(What to work on) I would like you to print all the records below exactly as they are.

(Data supplied)

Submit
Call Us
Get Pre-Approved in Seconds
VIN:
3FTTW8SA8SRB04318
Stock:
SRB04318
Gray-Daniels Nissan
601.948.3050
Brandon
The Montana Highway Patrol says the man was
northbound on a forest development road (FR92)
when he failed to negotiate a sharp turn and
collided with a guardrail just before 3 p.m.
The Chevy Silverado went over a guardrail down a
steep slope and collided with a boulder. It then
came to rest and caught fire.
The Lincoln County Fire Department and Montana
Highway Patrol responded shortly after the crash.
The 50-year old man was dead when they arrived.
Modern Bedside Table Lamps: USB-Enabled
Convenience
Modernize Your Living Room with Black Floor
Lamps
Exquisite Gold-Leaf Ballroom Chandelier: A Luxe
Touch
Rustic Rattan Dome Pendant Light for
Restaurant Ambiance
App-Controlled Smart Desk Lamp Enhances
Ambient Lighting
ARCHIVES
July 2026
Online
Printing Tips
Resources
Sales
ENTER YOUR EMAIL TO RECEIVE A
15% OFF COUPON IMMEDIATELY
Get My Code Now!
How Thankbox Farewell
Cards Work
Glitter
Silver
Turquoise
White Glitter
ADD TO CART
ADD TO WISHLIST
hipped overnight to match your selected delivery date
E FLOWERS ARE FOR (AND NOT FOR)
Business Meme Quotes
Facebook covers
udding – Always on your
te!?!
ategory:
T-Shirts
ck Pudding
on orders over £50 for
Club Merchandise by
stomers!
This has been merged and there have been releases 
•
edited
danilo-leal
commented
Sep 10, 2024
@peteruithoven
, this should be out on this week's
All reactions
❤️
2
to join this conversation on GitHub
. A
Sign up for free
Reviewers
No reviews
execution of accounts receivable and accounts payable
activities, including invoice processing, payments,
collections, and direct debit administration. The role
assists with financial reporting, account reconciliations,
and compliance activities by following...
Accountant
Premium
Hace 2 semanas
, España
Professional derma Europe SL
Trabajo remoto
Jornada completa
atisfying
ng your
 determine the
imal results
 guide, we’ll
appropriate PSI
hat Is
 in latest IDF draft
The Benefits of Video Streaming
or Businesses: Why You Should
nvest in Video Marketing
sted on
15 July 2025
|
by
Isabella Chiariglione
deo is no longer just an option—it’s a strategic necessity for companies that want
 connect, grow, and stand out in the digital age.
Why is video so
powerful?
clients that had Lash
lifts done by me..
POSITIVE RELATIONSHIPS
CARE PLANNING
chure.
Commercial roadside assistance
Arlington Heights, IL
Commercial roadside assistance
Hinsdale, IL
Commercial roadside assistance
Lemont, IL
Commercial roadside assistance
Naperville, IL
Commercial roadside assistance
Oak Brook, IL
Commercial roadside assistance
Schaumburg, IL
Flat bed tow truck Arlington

(Answer space)
Submit
Call Us
Get Pre-Approved in Seconds
VIN:
3FTTW8SA8SRB04318
Stock:
SRB04318
Gray-Daniels Nissan
601.948.3050
Brandon
The Montana Highway Patrol says the man was
northbound on a forest development road (FR92)
when he failed to negotiate a sharp turn and
collided with a guardrail just before 3 p.m.
The Chevy Silverado went over a guardrail down a
steep slope and collided with a boulder. It then
came to rest and caught fire.
The Lincoln County Fire Department and Montana
Highway Patrol responded shortly after the crash.
The 50-year old man was dead when they arrived.
Modern Bedside Table Lamps: USB-Enabled
Convenience
Modernize Your Living Room with Black Floor
Lamps
Exquisite Gold-Leaf Ballroom Chandelier: A Luxe
Touch
Rustic Rattan Dome Pendant Light for
Restaurant Ambiance
App-Controlled Smart Desk Lamp Enhances
Ambient Lighting
ARCHIVES
July 2026
Online
Printing Tips
Resources
Sales
ENTER YOUR EMAIL TO RECEIVE A
15% OFF COUPON IMMEDIATELY
Get My Code Now!
How Thankbox Farewell
Cards Work
Glitter
Silver
Turquoise
White Glitter
ADD TO CART
ADD TO WISHLIST
hipped overnight to match your selected delivery date
E FLOWERS ARE FOR (AND NOT FOR)
Business Meme Quotes
Facebook covers
udding – Always on your
te!?!
ategory:
T-Shirts
ck Pudding
on orders over £50 for
Club Merchandise by
stomers!
This has been merged and there have been releases 
•
edited
danilo-leal
commented
Sep 10, 2024
@peteruithoven
, this should be out on this week's
All reactions
❤️
2
to join this conversation on GitHub
. A
Sign up for free
Reviewers
No reviews
execution of accounts receivable and accounts payable
activities, including invoice processing, payments,
collections, and direct debit administration. The role
assists with financial reporting, account reconciliations,
and compliance activities by following...
Accountant
Premium
Hace 2 semanas
, España
Professional derma Europe SL
Trabajo remoto
Jornada completa
atisfying
ng your
 determine the
imal results
 guide, we’ll
appropriate PSI
hat Is
 in latest IDF draft
The Benefits of Video Streaming
or Businesses: Why You Should
nvest in Video Marketing
sted on
15 July 2025
|
by
Isabella Chiariglione
deo is no longer just an option—it’s a strategic necessity for companies that want
 connect, grow, and stand out in the digital age.
Why is video so
powerful?
clients that had Lash
lifts done by me..
POSITIVE RELATIONSHIPS
CARE PLANNING
chure.
Commercial roadside assistance
Arlington Heights, IL
Commercial roadside assistance
Hinsdale, IL
Commercial roadside assistance
Lemont, IL
Commercial roadside assistance
Naperville, IL
Commercial roadside assistance
Oak Brook, IL
Commercial roadside assistance
Schaumburg, IL
Flat bed tow truck Arlington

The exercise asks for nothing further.